Friday, August 7, 2020

UPDATED: New York Times contracts out child welfare fearmongering – to an expert

A story full of hype and hysteria is written by a reporter with a disturbing track record.

               Even as other major national news organizations, from the Associated Press, to The Marshall Project to Bloomberg CityLab have written careful stories debunking the whole “hidden pandemic of child abuse” myth, The New York Times has fallen for it - bigly.

             The theme of a Times story today is a little different from the usual. Most fearmongering stories say the sky is falling because of a drop in calls to child abuse hotlines.  The Times story focuses on another side effect of the coronavirus. Its thesis boils down to: Oh my God! Children are being horribly abused because selfish caseworkers and their evil union have cut back on in-person visits, thereby preventing the same level of intrusion into the homes of overwhelmingly poor, disproportionately nonwhite kids as occurred before COVID-19.

UPDATE, AUG. 25, 2020: That evil union had to hold a vigil yesterday to honor a child protective services caseworker who died of COVID-19 - apparently as a result of doing exactly what the Times story demands.

             The story does this by using the ugly recipe that has characterized the worst child welfare reporting for decades.

             Step 1: Find a horror story.  After digging through piles of data in a state that investigates 360,000 reports of child abuse every year, the lead reporter, Garrett Therolf, found what he wanted:  A child known-to-the-system whose death may have been due to the failure of a county child protective services agency to make in-person visits.

             Step 2: Extrapolate from this one fatality using vague phrases such as “scores of investigations into allegations of abuse or neglect have been delayed or sharply curtailed during the pandemic.”  (The story offers no evidence that any of these delays actually endangered a child.  And, in a state that, again, investigates 360,000 allegations per year, “scores” isn’t very many.)

 Step 3: Extrapolate further by telling us that “One in seven children is reported to a [California] child abuse hotline by age 5 ...”  The juxtaposition of the horror story and the figure leaves the impression that one in seven California children is the victim of horrific abuse – and now they’re all going unnoticed because of those selfish caseworkers who won’t visit them and their awful union that is backing them up.

             In fact, the one-in-seven figure is for calls to a child abuse hotline in California, nothing more. We know that, nationwide, 91 out of 100 of those calls is a false report and most of the rest involve the confusion of poverty with neglect.  We also know that all the time wasted on false reports, trivial cases and the confusion of poverty with neglect leaves workers less time to find children in real danger. 

Balancing harms

  The second key problem is the latest twist on the classic failure of both the child welfare system and a lot of journalism about child welfare:  the failure to balance harms.

              In this case a vivid account of neglect and death is contrasted with vague concerns about COVID-19 – written in a way to suggest that only caseworkers are at risk if they march through homes, and that these caseworkers and their evil union are putting their selfish interests ahead of the children.

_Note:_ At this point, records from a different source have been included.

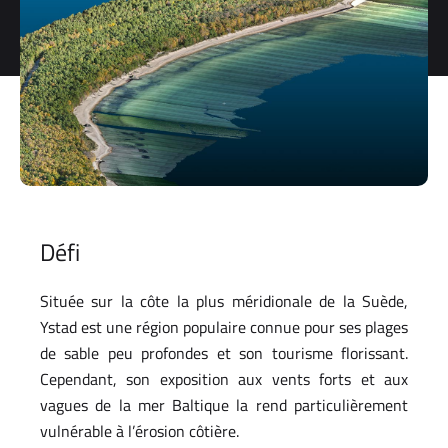
storage and
processing
of my
personal
data.
*
You can
unsubscribe
at any time.
For more
information,
Défi
see our
Privacy Policy
.
Située sur la côte la plus méridionale de la Suède,
Ystad est une région populaire connue pour ses plages
de sable peu profondes et son tourisme florissant.
Cependant, son exposition aux vents forts et aux
vagues de la mer Baltique la rend particulièrement
vulnérable à l’érosion côtière.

              But let’s imagine what might happen if we did it the way reporter Therolf seems to prefer: The same level of intrusion, the same level of poking and prying through bedrooms, cupboards, refrigerators, the same long, personal interviews with family members, the same stripsearching of the children.

How many people would have contracted coronavirus as a result? How many would have died?  How many parents would have died? How many grandparents?  How many children who had never been abused would wind up orphaned? And, given that recent research suggests we may have underestimated the risks to children, how many children would have died?  If even two children died as a result, that would suggest trying to do business-as-usual probably would have been more dangerous than what California, in fact, did. 

The wrong partner

 Compounding the problem: The Times should have been more careful when it decided to contract out some stories in California.  They contracted with the Investigative Reporting Program at University of California Berkeley Graduate School of Journalism, where the child welfare stories are written by Garrett Therolf.

             Therolf has a disturbing track record dating back to when he was a reporter for the Los Angeles Times, a record that includes accusations that he sometimes may have made stuff up; accusations he denies. 

             The concerns about Therolf were well described in this 2010 story from the Los Angeles online news site WitnessLA. That story fleshes out reporting by Daniel Heimpel, now the publisher of the child welfare trade journal The Imprint. 

             One of Therolf’s last stories for the Times was actually an attack on the whole notion that there is racial bias in child welfare – a story that went out of its way to demean scholars whose work demonstrates such bias.

             Then he moved to Berkeley, where he built a career out of fearmongering stories that exploit horror story cases.  That work includes a notorious Netflix documentary in which he showcases one of the most extreme proponents of a take-the-child-and-run approach to child welfare, Elizabeth Bartholet, and promotes the Orwellian use of predictive analytics in Pittsburgh’s child welfare system.

             The turmoil in American journalism brought on by the collapse in advertising revenue has led to all sorts of partnerships and collaborations that, in the past, would have been unthinkable. Many of them have resulted in excellent work. 

            But The New York Times is one of the few legacy news organizations that has thrived amid the chaos. It can afford to be more careful in choosing its partners.